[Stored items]
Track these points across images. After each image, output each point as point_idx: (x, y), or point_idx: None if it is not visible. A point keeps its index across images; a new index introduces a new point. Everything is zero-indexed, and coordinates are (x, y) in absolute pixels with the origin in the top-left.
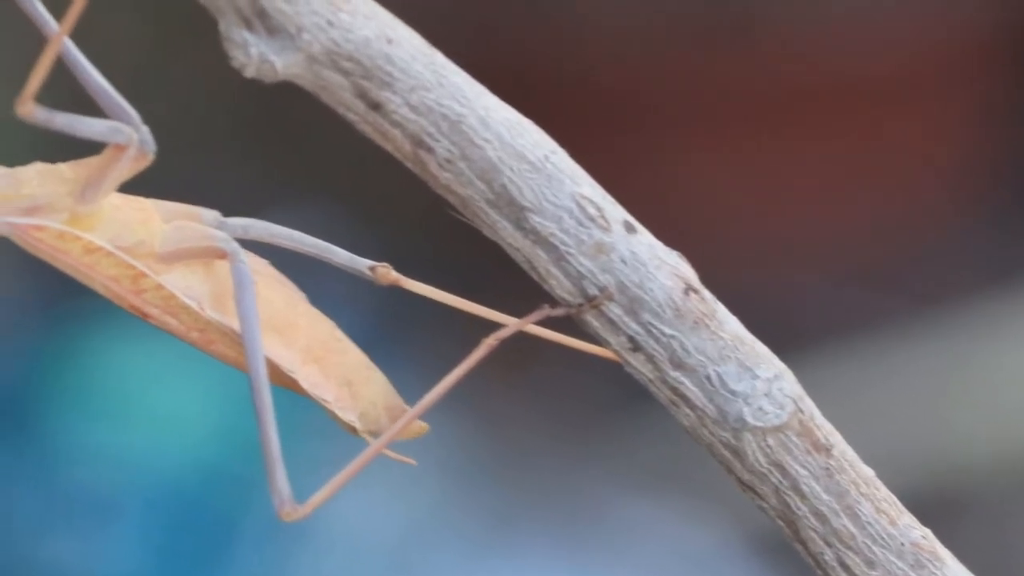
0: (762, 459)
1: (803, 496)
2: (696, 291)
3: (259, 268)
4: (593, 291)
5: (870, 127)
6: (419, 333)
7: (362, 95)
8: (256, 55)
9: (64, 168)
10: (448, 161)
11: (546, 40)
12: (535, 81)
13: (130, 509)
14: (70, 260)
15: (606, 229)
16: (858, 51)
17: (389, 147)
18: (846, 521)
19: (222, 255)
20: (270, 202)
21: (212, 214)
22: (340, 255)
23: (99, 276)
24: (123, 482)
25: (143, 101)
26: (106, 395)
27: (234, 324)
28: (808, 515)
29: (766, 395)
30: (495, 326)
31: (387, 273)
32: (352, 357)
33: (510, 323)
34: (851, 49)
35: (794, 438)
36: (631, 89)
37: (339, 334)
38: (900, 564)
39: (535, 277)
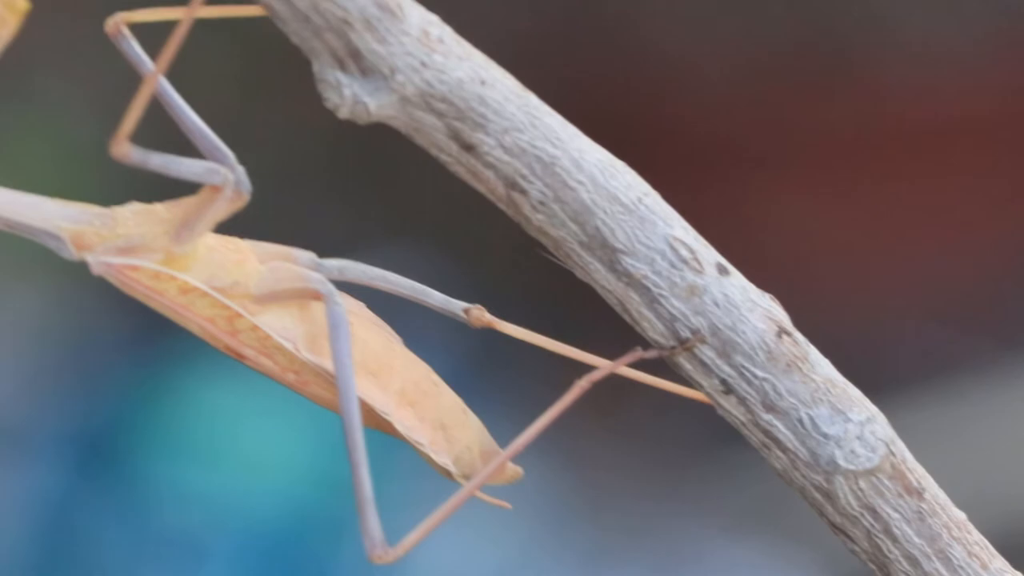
0: (854, 502)
1: (895, 539)
2: (789, 334)
3: (354, 310)
4: (686, 333)
5: (962, 169)
6: (511, 375)
7: (455, 136)
8: (350, 96)
9: (160, 208)
10: (541, 203)
11: (639, 81)
12: (627, 123)
13: (221, 551)
14: (165, 300)
15: (699, 271)
16: (952, 92)
17: (482, 188)
18: (938, 565)
19: (317, 296)
20: (364, 243)
21: (307, 255)
22: (435, 297)
23: (194, 317)
24: (214, 524)
25: (237, 141)
26: (197, 436)
27: (329, 366)
28: (900, 559)
29: (858, 438)
30: (587, 368)
31: (481, 315)
32: (447, 400)
33: (603, 365)
34: (945, 90)
35: (886, 481)
36: (724, 131)
37: (434, 377)
38: None
39: (627, 319)
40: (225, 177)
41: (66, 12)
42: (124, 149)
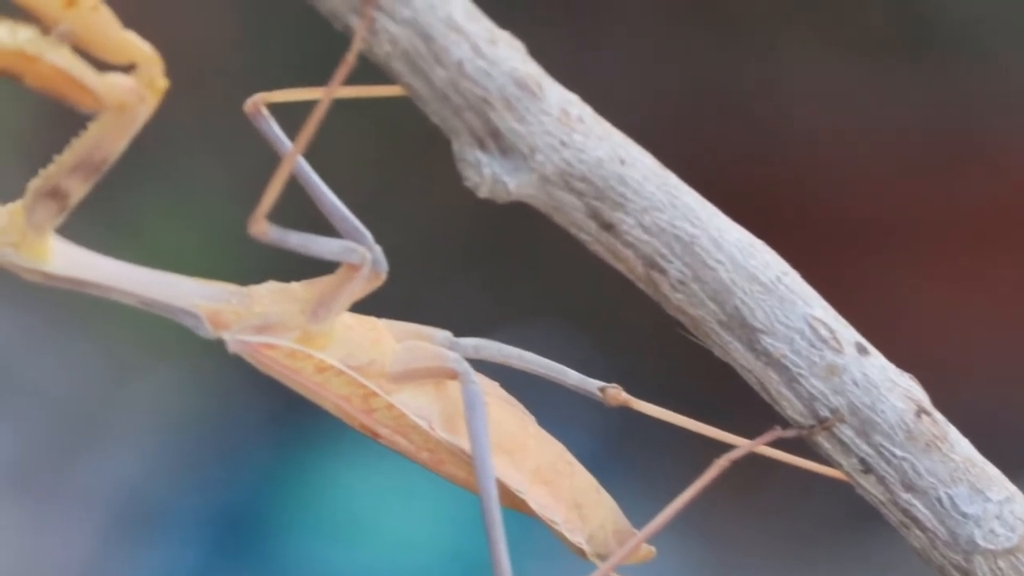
0: None
1: None
2: (928, 413)
3: (489, 389)
4: (825, 413)
5: None
6: (647, 454)
7: (595, 216)
8: (489, 175)
9: (297, 287)
10: (681, 282)
11: (774, 161)
12: (764, 202)
13: None
14: (301, 379)
15: (838, 351)
16: None
17: (621, 268)
18: None
19: (453, 375)
20: (501, 322)
21: (443, 334)
22: (571, 376)
23: (330, 395)
24: None
25: (375, 221)
26: (336, 515)
27: (464, 444)
28: None
29: (997, 518)
30: (724, 447)
31: (617, 394)
32: (580, 480)
33: (742, 444)
34: None
35: None
36: (861, 210)
37: (568, 456)
38: None
39: (766, 398)
40: (363, 256)
41: (206, 94)
42: (262, 227)
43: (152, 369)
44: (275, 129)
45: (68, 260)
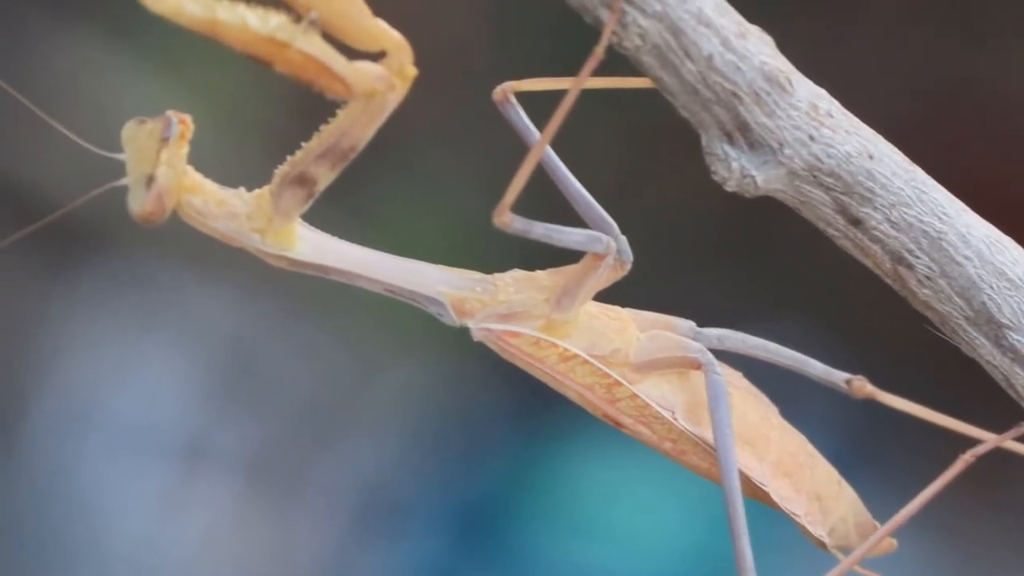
0: None
1: None
2: None
3: (733, 380)
4: None
5: None
6: (891, 447)
7: (843, 211)
8: (738, 169)
9: (541, 275)
10: (928, 278)
11: (1020, 155)
12: (1012, 201)
13: None
14: (545, 367)
15: None
16: None
17: (868, 263)
18: None
19: (696, 366)
20: (745, 316)
21: (687, 324)
22: (815, 367)
23: (573, 383)
24: None
25: (621, 212)
26: (577, 509)
27: (707, 435)
28: None
29: None
30: (969, 441)
31: (863, 386)
32: (822, 472)
33: (988, 439)
34: None
35: None
36: None
37: (810, 448)
38: None
39: (1012, 395)
40: (607, 245)
41: (450, 85)
42: (506, 218)
43: (396, 362)
44: (523, 117)
45: (314, 246)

### What the task requires
In your copy, omit the pictures and restate every line of the data word for word.

### Exercise result
Track these points across images. After each image, output each point as point_idx: (x, y), or point_idx: None if it is not visible. A point keeps its index across images; a new index introduces a new point. Everything is zero-indexed, and coordinates are (x, y) in absolute pixels with the origin in the top-left.
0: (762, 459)
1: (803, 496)
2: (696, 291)
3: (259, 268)
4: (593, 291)
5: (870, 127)
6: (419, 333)
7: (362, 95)
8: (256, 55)
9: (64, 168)
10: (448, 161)
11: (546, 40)
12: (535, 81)
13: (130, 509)
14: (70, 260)
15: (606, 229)
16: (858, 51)
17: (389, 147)
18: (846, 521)
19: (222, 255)
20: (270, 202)
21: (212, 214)
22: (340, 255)
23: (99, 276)
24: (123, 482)
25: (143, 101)
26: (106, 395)
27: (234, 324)
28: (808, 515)
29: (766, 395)
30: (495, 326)
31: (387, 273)
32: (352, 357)
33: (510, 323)
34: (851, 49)
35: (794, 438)
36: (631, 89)
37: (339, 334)
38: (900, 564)
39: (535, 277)
0: (854, 502)
1: (895, 539)
2: (789, 334)
3: (354, 310)
4: (686, 333)
5: (962, 169)
6: (511, 375)
7: (455, 136)
8: (350, 96)
9: (160, 208)
10: (541, 203)
11: (639, 81)
12: (627, 123)
13: (221, 551)
14: (165, 300)
15: (699, 271)
16: (952, 92)
17: (482, 188)
18: (938, 565)
19: (317, 296)
20: (364, 243)
21: (307, 255)
22: (435, 297)
23: (194, 317)
24: (214, 524)
25: (237, 141)
26: (197, 436)
27: (329, 366)
28: (900, 559)
29: (858, 438)
30: (587, 368)
31: (481, 315)
32: (447, 400)
33: (603, 365)
34: (945, 90)
35: (886, 481)
36: (724, 131)
37: (434, 377)
38: None
39: (627, 319)
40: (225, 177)
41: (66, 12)
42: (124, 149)
0: None
1: None
2: (928, 413)
3: (489, 389)
4: (825, 413)
5: None
6: (647, 454)
7: (595, 216)
8: (489, 175)
9: (297, 287)
10: (681, 282)
11: (774, 161)
12: (764, 202)
13: None
14: (301, 379)
15: (838, 351)
16: None
17: (621, 268)
18: None
19: (453, 375)
20: (501, 322)
21: (443, 334)
22: (571, 376)
23: (330, 395)
24: None
25: (375, 221)
26: (336, 515)
27: (464, 444)
28: None
29: (997, 518)
30: (724, 447)
31: (617, 394)
32: (580, 480)
33: (742, 444)
34: None
35: None
36: (861, 210)
37: (568, 456)
38: None
39: (766, 398)
40: (363, 256)
41: (206, 94)
42: (262, 227)
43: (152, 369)
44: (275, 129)
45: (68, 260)
0: None
1: None
2: None
3: (733, 380)
4: None
5: None
6: (891, 447)
7: (843, 211)
8: (738, 169)
9: (541, 275)
10: (928, 278)
11: (1020, 155)
12: (1012, 201)
13: None
14: (545, 367)
15: None
16: None
17: (868, 263)
18: None
19: (696, 366)
20: (745, 316)
21: (687, 324)
22: (815, 367)
23: (573, 383)
24: None
25: (621, 212)
26: (577, 509)
27: (707, 435)
28: None
29: None
30: (969, 441)
31: (863, 386)
32: (822, 472)
33: (988, 439)
34: None
35: None
36: None
37: (810, 448)
38: None
39: (1012, 395)
40: (607, 245)
41: (450, 85)
42: (506, 218)
43: (396, 362)
44: (523, 117)
45: (314, 246)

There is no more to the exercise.